L’alimentation modifie le microbiome
Un régime alimentaire riche en graisses et en sucre de style occidental, peut entraîner l’obésité, le syndrome métabolique et le diabète, mais on ne sait pas comment ce régime déclenche des changements malsains dans le corps.
Le microbiome intestinal est indispensable à la nutrition d’un animal, c’est pourquoi Ivalyo Ivanov, professeur agrégé de microbiologie et d’immunologie, et ses collègues ont étudié les premiers effets du régime alimentaire occidental sur le microbiome des souris .
Après quatre semaines de régime alimentaire occidental, les animaux présentaient les caractéristiques du syndrome métabolique, telles que la prise de poids, la résistance à l’insuline et l’intolérance au glucose. Et leurs microbiomes avaient radicalement changé, la quantité de bactéries filamenteuses segmentées – qui sont courantes dans le microbiote intestinal des rongeurs, des poissons et des poulets – diminuant fortement et d’autres bactéries augmentant en abondance.
Les modifications du microbiome modifient les cellules Th17
Les chercheurs ont découvert que la réduction des bactéries filamenteuses était essentielle à la santé des animaux, en raison de son effet sur les cellules immunitaires Th17. La diminution des bactéries filamenteuses a réduit le nombre de cellules Th17 dans l’intestin, et d’autres expériences ont révélé que ce sont les cellules Th17 qui sont nécessaires pour prévenir les maladies métaboliques, comme le diabète et la prise de poids.
Ces cellules immunitaires produisent des molécules qui ralentissent l’absorption des « mauvais » lipides dans les intestins et diminuent l’inflammation intestinale », explique Ivanov. « En d’autres termes, elles maintiennent l’intestin en bonne santé et protègent l’organisme de l’absorption de lipides pathogènes ».
Sucre contre graisse
Quel élément du régime riche en graisses et en sucres a entraîné ces changements ? L’équipe d’Ivanov a découvert que le sucre était en cause. « Le sucre élimine les bactéries filamenteuses, et les cellules Th17 protectrices disparaissent en conséquence », explique Ivanov.
« Lorsque nous avons donné à des souris un régime sans sucre et riche en graisses, elles ont conservé les cellules Th17 intestinales, et ont été totalement protégées contre le développement de l’obésité et du prédiabète, alors qu’elles ont consommé le même nombre de calories. »
Les signaux cachés des bactéries bénéfiques
Mais l’élimination du sucre n’a pas permis d’aider toutes les souris.

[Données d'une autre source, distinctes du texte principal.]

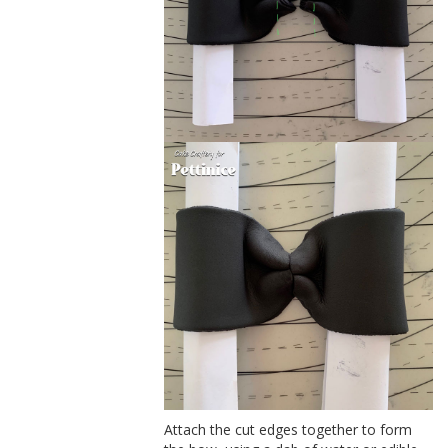
Attach the cut edges together to form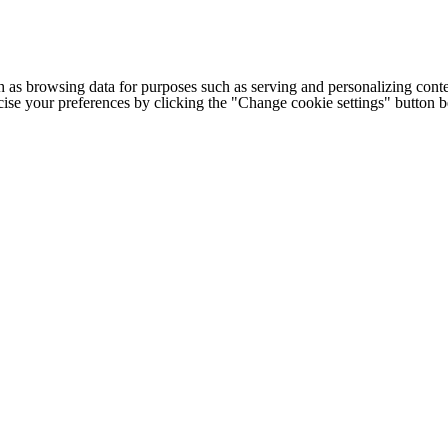
h as browsing data for purposes such as serving and personalizing conte
cise your preferences by clicking the "Change cookie settings" button 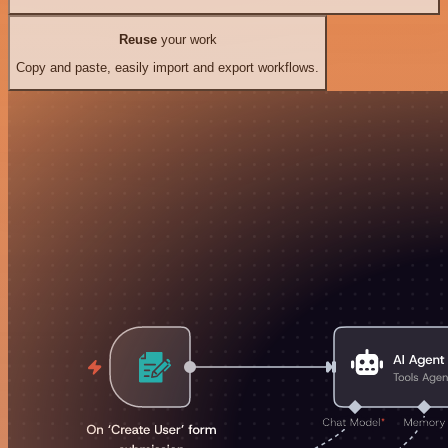
Reuse
your work
Copy and paste, easily import and export workflows.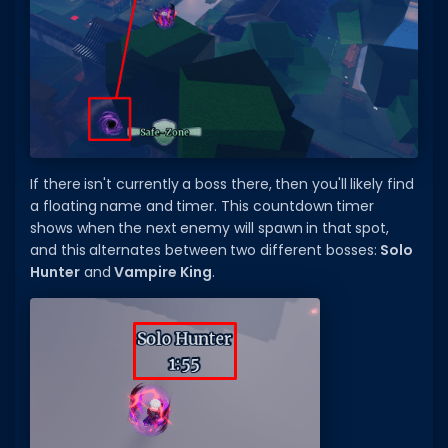
Hair Codes
Face Codes
Sort by Category
RESOURCES
Guides
If there isn't currently a boss there, then you'll likely find
Fix Errors
a floating name and timer. This countdown timer
shows when the next enemy will spawn in that spot,
and this alternates between two different bosses:
Solo
Hunter
and
Vampire King
.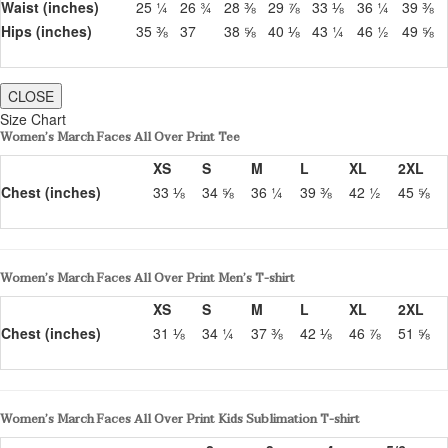
Waist (inches)
25 ¼
26 ¾
28 ⅜
29 ⅞
33 ⅛
36 ¼
39 ⅜
Hips (inches)
35 ⅜
37
38 ⅝
40 ⅛
43 ¼
46 ½
49 ⅝
CLOSE
Size Chart
Women’s March Faces All Over Print Tee
XS
S
M
L
XL
2XL
Chest (inches)
33 ⅛
34 ⅝
36 ¼
39 ⅜
42 ½
45 ⅝
Women’s March Faces All Over Print Men’s T-shirt
XS
S
M
L
XL
2XL
Chest (inches)
31 ⅛
34 ¼
37 ⅜
42 ⅛
46 ⅞
51 ⅝
Women’s March Faces All Over Print Kids Sublimation T-shirt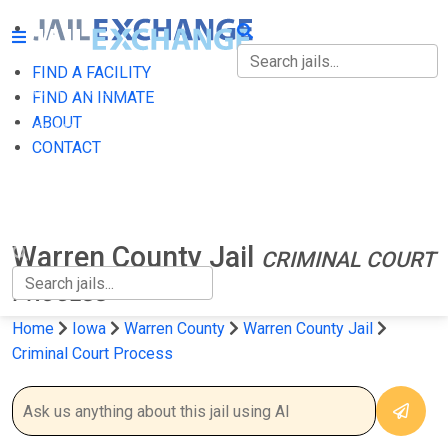
FIND A FACILITY
FIND A FACILITY
FIND AN INMATE
ABOUT
FIND AN INMATE
CONTACT
ABOUT
CONTACT
Warren County Jail
CRIMINAL COURT
PROCESS
Home
Iowa
Warren County
Warren County Jail
Criminal Court Process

Chez celles qui ne possédaient aucune bactérie filamenteuse au départ, l’élimination du sucre n’a pas eu d’effet bénéfique, et les animaux sont devenus obèses et ont développé un diabète.
« Cela suggère que certaines interventions diététiques populaires, telles que la réduction des sucres, peuvent ne fonctionner que chez les personnes dont le microbiote contient certaines populations bactériennes », explique Ivanov.
Dans ces cas, certains probiotiques pourraient permettre d’améliorer la situation. Chez les souris d’Ivanov, des suppléments de bactéries filamenteuses ont entraîné le rétablissement des cellules Th17, et une protection contre le syndrome métabolique, malgré la consommation par les animaux d’un régime riche en graisses.
Bien que les humains ne possèdent pas les mêmes bactéries filamenteuses que les souris, Ivanov pense que d’autres bactéries présentes chez les humains pourraient avoir les mêmes effets protecteurs.
La véritable protection provient des cellules Th17
L’apport de cellules Th17 aux souris a également assuré une protection et pourrait être thérapeutique pour les humains. « Le microbiote est important, mais la véritable protection provient des cellules Th17 induites par les bactéries », explique Ivanov.
« Notre étude souligne qu’une interaction complexe entre l’alimentation, le microbiote et le système immunitaire, joue un rôle-clé dans le développement de l’obésité, du syndrome métabolique, du diabète de type 2 et d’autres maladies », ajoute M. Ivanov.
« Elle suggère que pour une santé optimale, il est important non seulement de modifier son régime alimentaire mais aussi d’améliorer son microbiome ou son système immunitaire intestinal, par exemple en augmentant les bactéries induisant les cellules Th17. »
Cette recherche a été publiée dans Cell.